### Texto fornecido
═══

Atualização: o Distrito Federal, que havia se manifestado contra a medida, já aderiu.
Mesmo com prometida adesão de um "conjunto significativo" dos Estados, a atuação conjunta com a União para subsidiar a importação de diesel não entrará em vigor neste dia 1° de abril, como era a ambição original. Para entrar em vigor, a iniciativa precisa estar prevista em uma medida provisória, que por sua vez precisa ser assinada pelo presidente da República.
E nestes dois primeiros dias do mês, Luiz Inácio Lula da Silva tem agendas no Ceará e na Bahia. Embora não seja um impeditivo absoluto, o governo quer fazer essa assinatura de forma presencial, com a maior visibilidade possível. Por isso, a edição da MP vai esperar pela volta de Lula da missão ao Nordeste.

═══

### Descrição da tarefa
Retome a notícia sobre o subsídio à importação de diesel a partir do ponto em que ela termina. Os dados a seguir são um material à parte, separado do texto.

### Dados fornecidos
═══

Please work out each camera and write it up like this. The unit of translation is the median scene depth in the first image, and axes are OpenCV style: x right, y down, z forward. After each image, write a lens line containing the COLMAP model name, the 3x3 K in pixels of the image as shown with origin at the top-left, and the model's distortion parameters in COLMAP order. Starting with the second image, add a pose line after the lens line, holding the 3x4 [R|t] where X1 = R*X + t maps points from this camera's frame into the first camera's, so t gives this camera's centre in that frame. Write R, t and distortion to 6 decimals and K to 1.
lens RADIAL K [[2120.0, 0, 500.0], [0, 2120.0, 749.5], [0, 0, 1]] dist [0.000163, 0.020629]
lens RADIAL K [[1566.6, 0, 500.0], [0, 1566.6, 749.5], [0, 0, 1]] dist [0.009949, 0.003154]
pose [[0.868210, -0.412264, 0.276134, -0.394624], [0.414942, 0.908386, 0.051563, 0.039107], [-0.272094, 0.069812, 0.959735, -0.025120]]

═══

### Resposta da tarefa
Essa espera de alguns dias, inclusive, permitiria que Estados que ainda não se comprometeram a participar do esforço para segurar o aumento no preço do diesel possam fazê-lo.
A nota conjunta do Ministério da Fazenda e do Comsefaz (entidade que reúne os secretários da Fazenda) menciona adesão de "80% dos Estados". Seriam 20 dos 26, portanto. E já tem mais um: depois de se manifestar publicamente contra, o Distrito Federal já aderiu.
Em tese, o presidente está de volta no final de semana, mas o mais provável é que se espere ao menos até a próxima segunda-feira (6) para bater bumbo sobre a tentativa de segurar o preço do diesel.